» **THE TASK**: Reproduce, exactly and in full, only the lines below from the one containing "right ankle: (18, 125)" through the one containing "right eye: (155, 57)".

» **SUPPLIED RECORDS**:
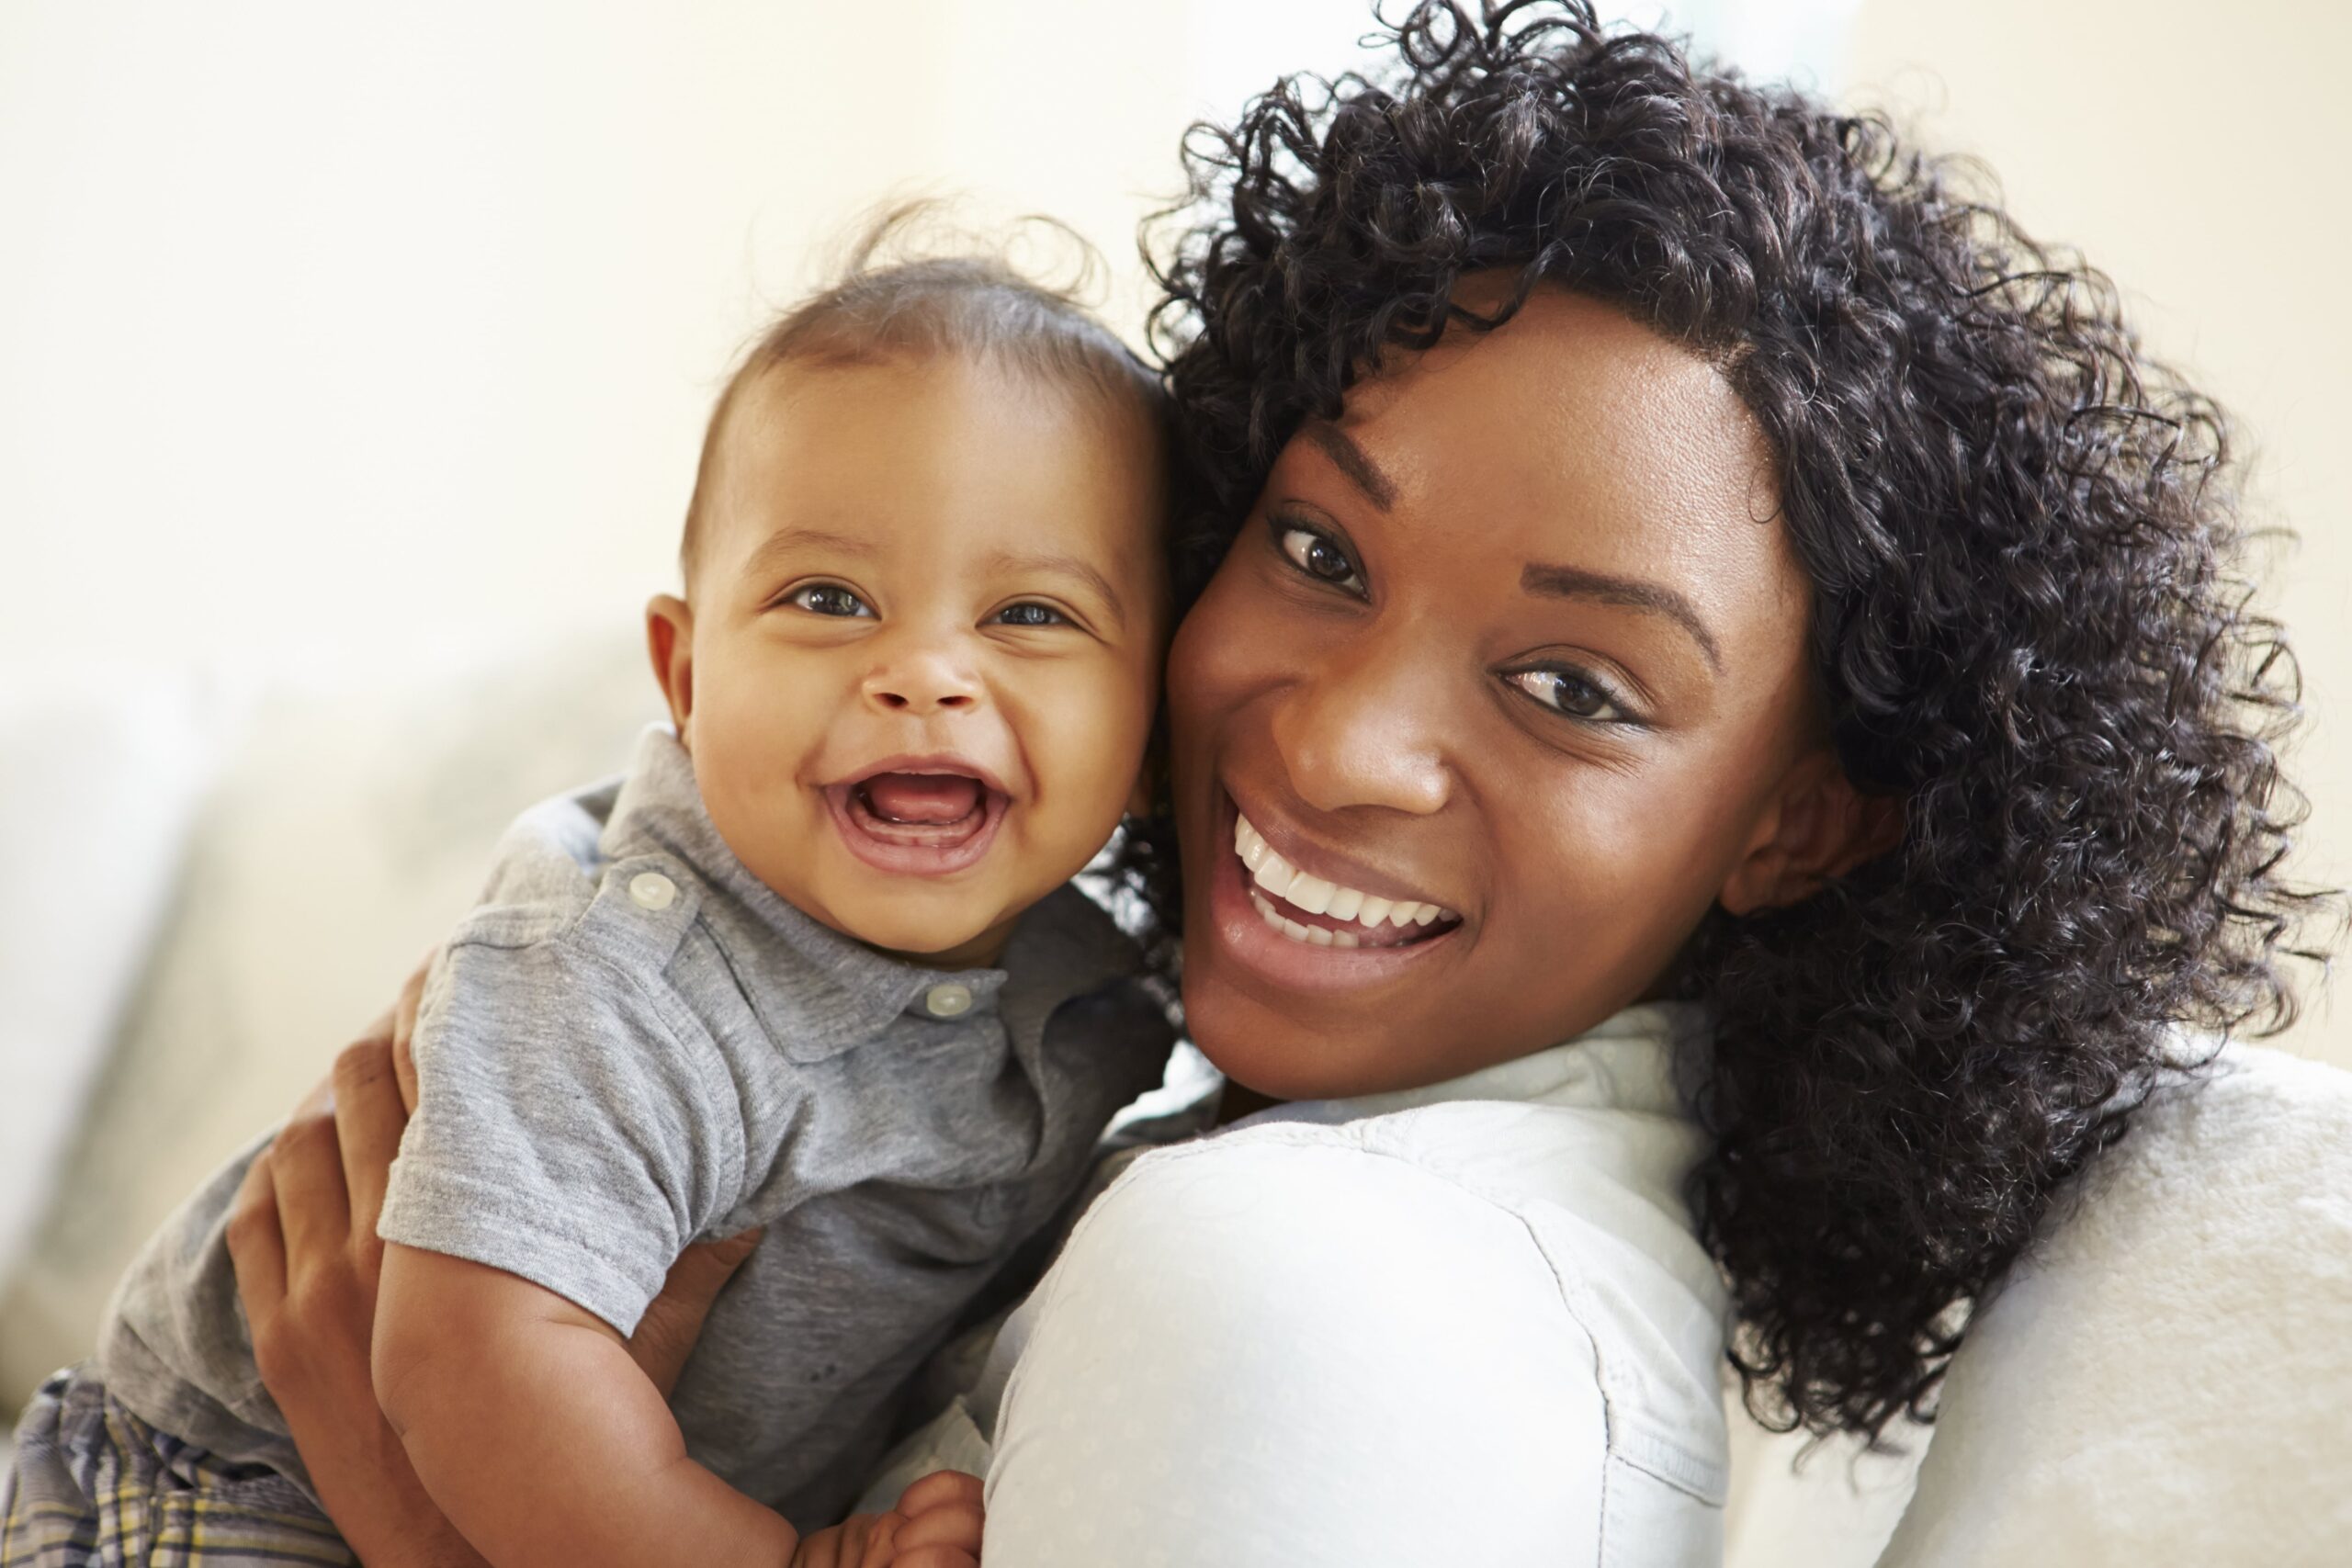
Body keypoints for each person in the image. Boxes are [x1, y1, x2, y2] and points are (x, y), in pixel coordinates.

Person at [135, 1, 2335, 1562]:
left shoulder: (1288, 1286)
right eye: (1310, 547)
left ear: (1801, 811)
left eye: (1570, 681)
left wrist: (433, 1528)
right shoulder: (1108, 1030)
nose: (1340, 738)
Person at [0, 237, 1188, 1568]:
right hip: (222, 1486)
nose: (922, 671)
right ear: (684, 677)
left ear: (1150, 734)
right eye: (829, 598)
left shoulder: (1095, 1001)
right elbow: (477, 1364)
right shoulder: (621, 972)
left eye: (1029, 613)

...

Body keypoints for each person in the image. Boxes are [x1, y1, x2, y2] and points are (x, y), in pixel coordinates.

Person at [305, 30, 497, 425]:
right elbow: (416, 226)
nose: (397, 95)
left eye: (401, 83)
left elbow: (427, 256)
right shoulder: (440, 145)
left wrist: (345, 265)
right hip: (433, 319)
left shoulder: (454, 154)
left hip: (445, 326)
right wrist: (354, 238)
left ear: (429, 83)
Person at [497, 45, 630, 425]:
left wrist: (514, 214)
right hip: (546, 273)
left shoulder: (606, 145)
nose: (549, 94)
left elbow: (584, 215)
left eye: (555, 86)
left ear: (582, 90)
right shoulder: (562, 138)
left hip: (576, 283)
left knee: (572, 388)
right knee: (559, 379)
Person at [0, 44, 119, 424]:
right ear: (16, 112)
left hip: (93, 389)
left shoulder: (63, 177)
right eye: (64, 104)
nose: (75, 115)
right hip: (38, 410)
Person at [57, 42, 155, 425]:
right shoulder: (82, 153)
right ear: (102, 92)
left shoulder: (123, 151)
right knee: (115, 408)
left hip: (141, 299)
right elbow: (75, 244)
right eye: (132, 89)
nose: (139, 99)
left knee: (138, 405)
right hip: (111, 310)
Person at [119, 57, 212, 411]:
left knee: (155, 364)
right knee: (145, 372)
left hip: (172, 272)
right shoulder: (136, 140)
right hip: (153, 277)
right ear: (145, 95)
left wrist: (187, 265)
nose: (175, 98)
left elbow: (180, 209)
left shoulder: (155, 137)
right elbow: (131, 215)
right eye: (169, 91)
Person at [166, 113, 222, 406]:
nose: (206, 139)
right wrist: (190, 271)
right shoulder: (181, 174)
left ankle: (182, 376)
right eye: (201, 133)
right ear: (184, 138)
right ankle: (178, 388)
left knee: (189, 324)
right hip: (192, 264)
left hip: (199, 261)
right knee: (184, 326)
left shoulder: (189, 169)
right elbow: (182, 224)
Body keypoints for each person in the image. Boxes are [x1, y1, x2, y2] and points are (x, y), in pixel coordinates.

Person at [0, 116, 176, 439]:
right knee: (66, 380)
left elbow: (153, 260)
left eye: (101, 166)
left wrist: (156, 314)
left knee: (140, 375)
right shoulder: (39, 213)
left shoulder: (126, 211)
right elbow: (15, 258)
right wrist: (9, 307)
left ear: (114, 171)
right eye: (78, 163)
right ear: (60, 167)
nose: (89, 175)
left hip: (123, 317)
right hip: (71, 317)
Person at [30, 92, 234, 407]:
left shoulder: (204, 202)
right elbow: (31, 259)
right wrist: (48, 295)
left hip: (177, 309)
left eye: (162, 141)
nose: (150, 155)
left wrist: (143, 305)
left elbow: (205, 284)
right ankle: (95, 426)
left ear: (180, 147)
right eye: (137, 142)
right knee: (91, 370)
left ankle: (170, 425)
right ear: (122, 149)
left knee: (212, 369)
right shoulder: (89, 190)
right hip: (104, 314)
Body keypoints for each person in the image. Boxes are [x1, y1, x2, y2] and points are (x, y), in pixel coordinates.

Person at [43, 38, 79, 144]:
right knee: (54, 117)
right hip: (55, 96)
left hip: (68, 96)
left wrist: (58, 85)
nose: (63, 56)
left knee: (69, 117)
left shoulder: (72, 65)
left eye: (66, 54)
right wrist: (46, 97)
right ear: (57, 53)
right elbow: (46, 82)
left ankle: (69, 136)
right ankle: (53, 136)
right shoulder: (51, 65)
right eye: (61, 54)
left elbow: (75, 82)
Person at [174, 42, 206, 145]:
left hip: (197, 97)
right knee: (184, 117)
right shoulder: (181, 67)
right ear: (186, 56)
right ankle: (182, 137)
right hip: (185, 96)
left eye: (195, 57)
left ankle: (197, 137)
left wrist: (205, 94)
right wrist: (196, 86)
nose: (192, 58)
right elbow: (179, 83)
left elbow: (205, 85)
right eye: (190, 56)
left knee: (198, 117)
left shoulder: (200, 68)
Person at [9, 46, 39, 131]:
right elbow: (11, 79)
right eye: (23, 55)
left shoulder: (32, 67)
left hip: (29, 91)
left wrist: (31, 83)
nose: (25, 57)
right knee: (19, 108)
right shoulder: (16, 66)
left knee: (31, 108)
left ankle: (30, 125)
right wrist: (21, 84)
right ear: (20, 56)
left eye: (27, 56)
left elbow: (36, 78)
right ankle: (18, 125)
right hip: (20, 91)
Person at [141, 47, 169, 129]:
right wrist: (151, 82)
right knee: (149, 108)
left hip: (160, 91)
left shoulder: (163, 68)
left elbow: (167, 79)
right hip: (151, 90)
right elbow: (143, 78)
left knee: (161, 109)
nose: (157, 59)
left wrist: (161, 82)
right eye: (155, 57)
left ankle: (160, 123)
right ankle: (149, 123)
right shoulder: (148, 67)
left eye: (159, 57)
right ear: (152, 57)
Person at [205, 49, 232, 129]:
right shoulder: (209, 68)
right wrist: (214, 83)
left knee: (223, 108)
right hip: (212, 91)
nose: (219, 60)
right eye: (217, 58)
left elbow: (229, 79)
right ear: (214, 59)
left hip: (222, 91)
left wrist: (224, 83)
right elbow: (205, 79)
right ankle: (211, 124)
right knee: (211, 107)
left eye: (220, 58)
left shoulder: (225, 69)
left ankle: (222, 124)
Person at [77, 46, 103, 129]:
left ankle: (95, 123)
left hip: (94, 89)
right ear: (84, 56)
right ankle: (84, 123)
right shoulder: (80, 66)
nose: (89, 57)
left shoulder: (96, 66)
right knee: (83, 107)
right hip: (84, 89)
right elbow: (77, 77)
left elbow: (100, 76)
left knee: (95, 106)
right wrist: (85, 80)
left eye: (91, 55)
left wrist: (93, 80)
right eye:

...

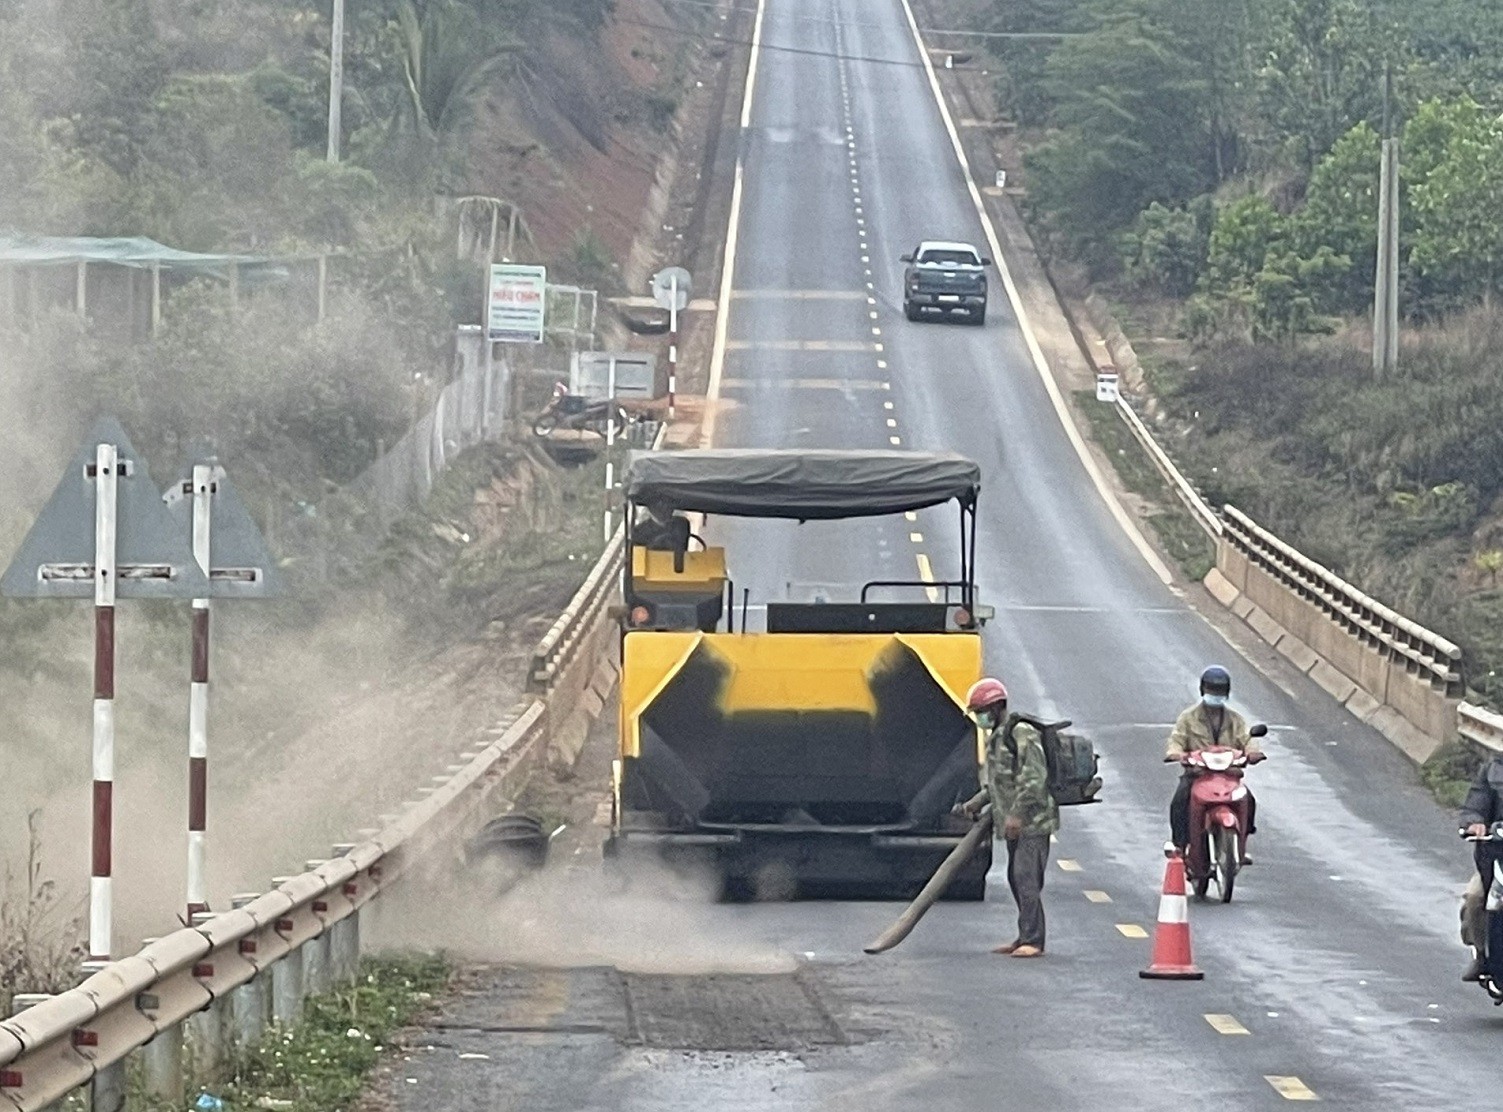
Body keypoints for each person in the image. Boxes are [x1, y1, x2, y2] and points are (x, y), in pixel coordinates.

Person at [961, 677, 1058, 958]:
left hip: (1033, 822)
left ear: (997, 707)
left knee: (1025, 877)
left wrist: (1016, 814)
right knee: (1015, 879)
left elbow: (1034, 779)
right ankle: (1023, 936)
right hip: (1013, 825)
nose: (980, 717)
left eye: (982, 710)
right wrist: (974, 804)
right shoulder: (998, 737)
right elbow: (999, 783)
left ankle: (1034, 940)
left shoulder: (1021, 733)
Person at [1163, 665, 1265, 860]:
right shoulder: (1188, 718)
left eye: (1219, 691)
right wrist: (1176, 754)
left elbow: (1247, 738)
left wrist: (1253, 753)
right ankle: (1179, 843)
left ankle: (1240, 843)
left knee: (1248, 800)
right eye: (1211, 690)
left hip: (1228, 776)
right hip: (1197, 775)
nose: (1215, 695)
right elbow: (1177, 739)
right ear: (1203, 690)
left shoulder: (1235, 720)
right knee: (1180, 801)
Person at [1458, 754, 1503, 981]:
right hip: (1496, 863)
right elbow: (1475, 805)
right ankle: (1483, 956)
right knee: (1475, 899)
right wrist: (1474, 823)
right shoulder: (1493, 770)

» **RESPONSE BOX**:
right ankle: (18, 125)
right hip: (20, 91)
Person at [141, 47, 169, 129]:
right wrist: (151, 82)
right knee: (149, 108)
left hip: (160, 91)
left shoulder: (163, 68)
left elbow: (167, 79)
right hip: (151, 90)
right elbow: (143, 78)
left knee: (161, 109)
nose: (157, 59)
left wrist: (161, 82)
right eye: (155, 57)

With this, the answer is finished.